#### [EXERCISE BRIEF]
Pull out every line in the entries that contains the word "Unsubscriber", matching its capitalization exactly.

#### [SOURCE MATERIAL]
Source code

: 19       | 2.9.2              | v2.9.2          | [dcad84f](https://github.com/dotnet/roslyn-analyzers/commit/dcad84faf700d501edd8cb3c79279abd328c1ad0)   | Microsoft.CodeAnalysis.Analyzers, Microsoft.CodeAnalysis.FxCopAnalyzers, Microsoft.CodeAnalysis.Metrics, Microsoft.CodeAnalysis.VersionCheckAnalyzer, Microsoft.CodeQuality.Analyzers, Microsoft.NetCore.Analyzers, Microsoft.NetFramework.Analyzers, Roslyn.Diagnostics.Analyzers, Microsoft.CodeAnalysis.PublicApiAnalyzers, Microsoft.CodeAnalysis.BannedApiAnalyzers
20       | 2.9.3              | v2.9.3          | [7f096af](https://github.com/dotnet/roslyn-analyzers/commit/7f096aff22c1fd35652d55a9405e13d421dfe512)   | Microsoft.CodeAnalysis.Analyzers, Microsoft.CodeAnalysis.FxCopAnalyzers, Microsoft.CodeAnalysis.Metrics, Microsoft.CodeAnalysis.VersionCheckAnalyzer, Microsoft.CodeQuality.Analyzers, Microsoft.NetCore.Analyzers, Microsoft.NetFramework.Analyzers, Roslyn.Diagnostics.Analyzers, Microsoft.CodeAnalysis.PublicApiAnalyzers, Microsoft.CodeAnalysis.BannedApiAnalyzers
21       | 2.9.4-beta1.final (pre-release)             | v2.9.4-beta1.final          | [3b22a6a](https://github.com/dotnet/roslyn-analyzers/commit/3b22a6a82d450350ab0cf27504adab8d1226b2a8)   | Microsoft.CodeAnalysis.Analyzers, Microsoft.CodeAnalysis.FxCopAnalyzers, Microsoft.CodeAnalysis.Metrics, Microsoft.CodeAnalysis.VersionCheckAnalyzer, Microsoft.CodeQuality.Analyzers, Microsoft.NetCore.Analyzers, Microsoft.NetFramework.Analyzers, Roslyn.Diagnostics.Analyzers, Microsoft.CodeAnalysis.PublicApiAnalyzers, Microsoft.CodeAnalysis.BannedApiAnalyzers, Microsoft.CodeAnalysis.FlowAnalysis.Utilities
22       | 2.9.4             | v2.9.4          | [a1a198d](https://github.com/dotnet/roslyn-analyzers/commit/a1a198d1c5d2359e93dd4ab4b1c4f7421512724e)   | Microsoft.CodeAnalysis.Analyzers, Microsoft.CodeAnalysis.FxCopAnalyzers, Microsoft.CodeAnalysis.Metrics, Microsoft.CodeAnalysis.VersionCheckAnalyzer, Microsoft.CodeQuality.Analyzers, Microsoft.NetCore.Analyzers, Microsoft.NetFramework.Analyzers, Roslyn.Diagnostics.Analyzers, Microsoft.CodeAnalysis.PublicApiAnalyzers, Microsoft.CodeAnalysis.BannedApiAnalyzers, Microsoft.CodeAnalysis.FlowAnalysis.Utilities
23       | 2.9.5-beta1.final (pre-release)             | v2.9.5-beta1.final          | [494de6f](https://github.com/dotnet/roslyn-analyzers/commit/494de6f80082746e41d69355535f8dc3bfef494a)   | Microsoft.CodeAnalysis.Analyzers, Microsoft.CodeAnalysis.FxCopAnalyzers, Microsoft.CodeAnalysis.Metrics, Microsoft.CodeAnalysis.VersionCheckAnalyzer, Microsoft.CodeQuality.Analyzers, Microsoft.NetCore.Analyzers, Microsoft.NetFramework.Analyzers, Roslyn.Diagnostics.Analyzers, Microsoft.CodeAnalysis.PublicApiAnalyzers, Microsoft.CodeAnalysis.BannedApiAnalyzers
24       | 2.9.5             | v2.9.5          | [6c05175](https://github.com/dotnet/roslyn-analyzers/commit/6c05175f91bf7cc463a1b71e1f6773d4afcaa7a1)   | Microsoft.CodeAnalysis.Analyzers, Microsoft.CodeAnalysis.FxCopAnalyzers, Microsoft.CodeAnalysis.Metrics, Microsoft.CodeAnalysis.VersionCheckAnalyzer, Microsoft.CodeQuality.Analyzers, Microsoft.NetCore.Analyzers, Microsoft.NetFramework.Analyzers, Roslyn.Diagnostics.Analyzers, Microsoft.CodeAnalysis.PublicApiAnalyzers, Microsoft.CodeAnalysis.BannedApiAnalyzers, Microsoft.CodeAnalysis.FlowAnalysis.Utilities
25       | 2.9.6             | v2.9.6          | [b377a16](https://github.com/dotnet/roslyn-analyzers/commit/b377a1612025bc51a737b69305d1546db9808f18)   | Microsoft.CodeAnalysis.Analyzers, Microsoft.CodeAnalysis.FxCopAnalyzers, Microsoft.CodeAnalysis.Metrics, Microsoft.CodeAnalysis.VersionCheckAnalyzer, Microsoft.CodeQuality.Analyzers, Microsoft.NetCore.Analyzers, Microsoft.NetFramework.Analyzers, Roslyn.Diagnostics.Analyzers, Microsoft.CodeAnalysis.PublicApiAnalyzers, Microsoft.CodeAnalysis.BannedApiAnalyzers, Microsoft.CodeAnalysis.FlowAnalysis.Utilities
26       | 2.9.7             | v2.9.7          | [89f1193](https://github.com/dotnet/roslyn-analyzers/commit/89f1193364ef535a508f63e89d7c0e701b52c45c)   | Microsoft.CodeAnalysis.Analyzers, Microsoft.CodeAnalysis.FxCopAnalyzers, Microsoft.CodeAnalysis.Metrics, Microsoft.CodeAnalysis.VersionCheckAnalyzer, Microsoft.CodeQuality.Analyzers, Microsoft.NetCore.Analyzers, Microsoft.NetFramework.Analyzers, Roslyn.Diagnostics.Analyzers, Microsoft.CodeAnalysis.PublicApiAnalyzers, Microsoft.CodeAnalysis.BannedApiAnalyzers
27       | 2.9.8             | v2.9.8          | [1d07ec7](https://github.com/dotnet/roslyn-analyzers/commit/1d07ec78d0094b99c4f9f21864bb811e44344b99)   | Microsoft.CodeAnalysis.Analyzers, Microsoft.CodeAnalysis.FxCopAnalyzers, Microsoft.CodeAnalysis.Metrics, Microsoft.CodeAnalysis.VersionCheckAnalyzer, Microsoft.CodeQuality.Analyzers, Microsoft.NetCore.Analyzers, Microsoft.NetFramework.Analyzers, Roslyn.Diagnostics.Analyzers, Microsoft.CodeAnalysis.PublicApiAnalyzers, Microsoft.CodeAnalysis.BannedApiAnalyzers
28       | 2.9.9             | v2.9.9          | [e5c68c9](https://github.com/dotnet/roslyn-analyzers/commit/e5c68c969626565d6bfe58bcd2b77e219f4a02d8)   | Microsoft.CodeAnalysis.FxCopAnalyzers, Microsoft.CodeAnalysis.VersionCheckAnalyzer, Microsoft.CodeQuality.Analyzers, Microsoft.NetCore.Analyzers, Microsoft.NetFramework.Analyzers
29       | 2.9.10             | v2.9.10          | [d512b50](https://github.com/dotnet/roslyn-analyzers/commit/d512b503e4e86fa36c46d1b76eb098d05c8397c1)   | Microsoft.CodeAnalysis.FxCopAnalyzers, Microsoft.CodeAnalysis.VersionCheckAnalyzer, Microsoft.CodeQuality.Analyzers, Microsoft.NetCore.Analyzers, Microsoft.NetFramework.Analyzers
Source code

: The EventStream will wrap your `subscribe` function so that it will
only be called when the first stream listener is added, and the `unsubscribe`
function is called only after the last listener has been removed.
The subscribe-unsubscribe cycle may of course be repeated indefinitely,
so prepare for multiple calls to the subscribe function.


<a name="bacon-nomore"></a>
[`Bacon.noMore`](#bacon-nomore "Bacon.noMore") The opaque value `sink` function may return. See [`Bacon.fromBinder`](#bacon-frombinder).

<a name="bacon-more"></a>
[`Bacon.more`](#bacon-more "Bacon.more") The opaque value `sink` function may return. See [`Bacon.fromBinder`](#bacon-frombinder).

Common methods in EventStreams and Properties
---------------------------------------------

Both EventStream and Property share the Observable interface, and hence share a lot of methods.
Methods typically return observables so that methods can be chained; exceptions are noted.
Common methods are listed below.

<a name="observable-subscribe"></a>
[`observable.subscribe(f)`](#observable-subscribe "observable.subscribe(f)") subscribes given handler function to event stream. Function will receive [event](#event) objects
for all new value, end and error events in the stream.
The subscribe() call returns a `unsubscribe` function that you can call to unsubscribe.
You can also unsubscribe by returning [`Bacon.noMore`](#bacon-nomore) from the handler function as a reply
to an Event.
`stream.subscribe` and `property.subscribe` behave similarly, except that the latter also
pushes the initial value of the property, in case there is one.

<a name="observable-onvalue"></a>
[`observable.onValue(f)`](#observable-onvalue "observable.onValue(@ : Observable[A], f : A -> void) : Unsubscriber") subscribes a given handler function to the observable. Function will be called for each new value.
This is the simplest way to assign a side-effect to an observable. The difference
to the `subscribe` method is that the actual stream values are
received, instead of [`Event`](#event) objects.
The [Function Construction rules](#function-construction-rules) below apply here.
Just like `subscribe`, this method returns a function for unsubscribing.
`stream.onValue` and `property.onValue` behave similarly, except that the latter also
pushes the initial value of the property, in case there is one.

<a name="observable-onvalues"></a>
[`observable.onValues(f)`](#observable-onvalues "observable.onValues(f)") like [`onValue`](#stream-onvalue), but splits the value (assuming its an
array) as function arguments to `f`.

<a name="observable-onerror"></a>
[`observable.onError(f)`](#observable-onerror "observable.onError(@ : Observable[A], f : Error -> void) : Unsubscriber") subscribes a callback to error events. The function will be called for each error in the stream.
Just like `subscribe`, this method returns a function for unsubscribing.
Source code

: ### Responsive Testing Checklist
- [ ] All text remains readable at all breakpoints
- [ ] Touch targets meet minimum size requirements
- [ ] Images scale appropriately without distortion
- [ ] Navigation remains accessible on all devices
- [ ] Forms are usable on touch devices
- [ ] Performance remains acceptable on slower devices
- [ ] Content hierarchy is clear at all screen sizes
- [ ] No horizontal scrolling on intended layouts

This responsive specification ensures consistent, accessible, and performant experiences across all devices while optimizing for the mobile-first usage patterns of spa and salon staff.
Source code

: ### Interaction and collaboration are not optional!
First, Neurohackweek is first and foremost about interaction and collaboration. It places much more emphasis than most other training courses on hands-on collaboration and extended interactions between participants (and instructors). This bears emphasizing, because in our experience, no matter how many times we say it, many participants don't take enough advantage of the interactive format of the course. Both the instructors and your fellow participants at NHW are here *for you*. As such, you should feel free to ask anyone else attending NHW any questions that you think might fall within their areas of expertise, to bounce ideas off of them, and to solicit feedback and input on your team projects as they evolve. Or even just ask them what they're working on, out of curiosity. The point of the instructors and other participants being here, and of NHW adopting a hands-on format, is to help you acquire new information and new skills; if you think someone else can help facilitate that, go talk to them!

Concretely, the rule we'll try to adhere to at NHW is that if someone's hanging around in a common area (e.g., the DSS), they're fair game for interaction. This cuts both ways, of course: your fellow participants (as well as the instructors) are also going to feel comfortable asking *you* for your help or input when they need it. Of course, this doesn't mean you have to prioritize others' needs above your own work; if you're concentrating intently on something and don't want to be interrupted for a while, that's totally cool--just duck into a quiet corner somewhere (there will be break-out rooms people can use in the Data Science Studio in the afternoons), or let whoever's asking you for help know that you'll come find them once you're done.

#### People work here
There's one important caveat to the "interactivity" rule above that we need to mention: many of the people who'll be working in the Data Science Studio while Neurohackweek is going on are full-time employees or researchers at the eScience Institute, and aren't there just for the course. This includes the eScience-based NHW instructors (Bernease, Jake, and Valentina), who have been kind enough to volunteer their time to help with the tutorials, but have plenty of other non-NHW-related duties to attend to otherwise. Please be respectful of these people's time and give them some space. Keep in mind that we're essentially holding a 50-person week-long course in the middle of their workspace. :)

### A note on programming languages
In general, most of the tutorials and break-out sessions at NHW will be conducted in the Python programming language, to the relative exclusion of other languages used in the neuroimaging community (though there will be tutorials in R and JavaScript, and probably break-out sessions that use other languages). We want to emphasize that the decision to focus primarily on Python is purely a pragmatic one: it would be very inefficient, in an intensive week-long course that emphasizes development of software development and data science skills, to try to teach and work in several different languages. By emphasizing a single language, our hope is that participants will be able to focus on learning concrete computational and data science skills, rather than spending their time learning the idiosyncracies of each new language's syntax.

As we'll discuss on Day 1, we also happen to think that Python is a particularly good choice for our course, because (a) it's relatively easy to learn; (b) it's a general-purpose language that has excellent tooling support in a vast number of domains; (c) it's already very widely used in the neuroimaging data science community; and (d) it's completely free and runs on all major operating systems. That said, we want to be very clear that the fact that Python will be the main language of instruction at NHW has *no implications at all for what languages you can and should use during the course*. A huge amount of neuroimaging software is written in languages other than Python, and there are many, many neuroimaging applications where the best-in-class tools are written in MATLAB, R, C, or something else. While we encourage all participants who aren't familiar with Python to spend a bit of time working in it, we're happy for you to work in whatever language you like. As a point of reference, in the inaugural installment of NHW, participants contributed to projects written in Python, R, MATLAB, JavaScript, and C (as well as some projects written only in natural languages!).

#### [RESPONSE AREA]
[`observable.onValue(f)`](#observable-onvalue "observable.onValue(@ : Observable[A], f : A -> void) : Unsubscriber") subscribes a given handler function to the observable. Function will be called for each new value.
[`observable.onError(f)`](#observable-onerror "observable.onError(@ : Observable[A], f : Error -> void) : Unsubscriber") subscribes a callback to error events. The function will be called for each error in the stream.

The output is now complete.